### SELECTED EXTRACT
====

# Decision Trees

Decision trees are a powerful prediction method and extremely popular.

They are popular because the final model is so easy to understand by practicioners and domain experts alike. The final decision tree can explain exactly why a specific prediction was made, making it very attractive for operational use.

Decision trees also provide the foundation for more advanced ensemble methods such as bagging, random forests and gradient boosting.

In this tutorial, you will discover how to implement the Classification And Regression Tree algorithm from scratch with Python.

After completing this tutorial, you will know:
-  How to calculate and evaluate candidate split points in a data.
-  How to arrange splits into a decision tree structure.
-  How to apply the classification and regression tree algorithm to a real problem.

Let's get started.

## Descriptions

This section provides a brief introduction to the Classification and Regression Tree algorithm and the Banknote dataset used in this tutorial.

### Classification and Regression Trees

Classification or Regression Trees or CART for short is an acronym introduced by Leo Breiman to refer to Decision Tree algorithms that can be used for classification or regression predictive modeling problems.

We will focus on using CART for classification in this tutorial.

The representation of the CART model is a binary tree. This is the same binary tree from algorithms and data structures, nothing too fancy (each node can have zero, one or two child nodes).

A node represents a single input variable (X) and a split point on that variable, assuming the variable is numeric. The leaf nodes (also called terminal nodes) of the tree contain an output variable (y) which is used to make a prediction.

Once created, a tree can be navigated with a new row of data following each branch with the splits until a final prediction is made.

Creating a binary decision tree is actually a process of dividing up the input space. A greedy approach is used to divide the space, called Recursive Binary Splitting. This is a numerical procedure where all the values are lined up and different split points are tried and tested using a cost function.

====

### DATA SHOWN
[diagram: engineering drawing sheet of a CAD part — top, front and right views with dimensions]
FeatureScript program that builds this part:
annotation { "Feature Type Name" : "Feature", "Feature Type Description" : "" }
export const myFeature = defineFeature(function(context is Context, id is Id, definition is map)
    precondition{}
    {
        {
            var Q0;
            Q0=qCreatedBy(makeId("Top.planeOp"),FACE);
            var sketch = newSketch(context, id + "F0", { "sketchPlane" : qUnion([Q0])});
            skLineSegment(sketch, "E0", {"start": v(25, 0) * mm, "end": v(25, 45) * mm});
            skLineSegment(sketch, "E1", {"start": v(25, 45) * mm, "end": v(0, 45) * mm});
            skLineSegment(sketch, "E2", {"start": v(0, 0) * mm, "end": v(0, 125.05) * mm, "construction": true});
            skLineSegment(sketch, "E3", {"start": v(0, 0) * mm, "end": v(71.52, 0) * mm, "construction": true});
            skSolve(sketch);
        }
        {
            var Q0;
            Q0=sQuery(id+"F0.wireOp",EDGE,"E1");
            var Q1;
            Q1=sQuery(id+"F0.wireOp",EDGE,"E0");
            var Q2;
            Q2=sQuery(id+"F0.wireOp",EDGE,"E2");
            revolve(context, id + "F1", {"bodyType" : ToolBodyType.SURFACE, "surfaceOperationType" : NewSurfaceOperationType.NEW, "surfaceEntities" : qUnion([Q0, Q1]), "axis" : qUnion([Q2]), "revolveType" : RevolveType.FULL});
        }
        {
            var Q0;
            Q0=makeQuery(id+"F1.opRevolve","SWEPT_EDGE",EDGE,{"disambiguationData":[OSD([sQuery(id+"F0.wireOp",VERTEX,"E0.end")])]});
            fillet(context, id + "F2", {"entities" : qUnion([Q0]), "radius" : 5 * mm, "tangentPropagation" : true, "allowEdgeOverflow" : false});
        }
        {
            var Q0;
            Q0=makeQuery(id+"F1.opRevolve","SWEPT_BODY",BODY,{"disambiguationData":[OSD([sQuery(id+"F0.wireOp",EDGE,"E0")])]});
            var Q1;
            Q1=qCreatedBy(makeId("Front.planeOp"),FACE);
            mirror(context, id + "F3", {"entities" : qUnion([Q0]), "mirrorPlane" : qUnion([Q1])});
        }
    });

====

### EXERCISE GOAL
Answer these questions from the decision tree tutorial:
(a) Who introduced the acronym CART?
(b) Which ensemble methods does the tutorial say are founded on decision trees?
(c) What is the greedy approach used to divide the input space called?
Rely solely on the decision tree tutorial and not on the listing.

### EXPECTED ANSWER
(a) Leo Breiman
(b) Bagging, random forests and gradient boosting
(c) Recursive Binary Splitting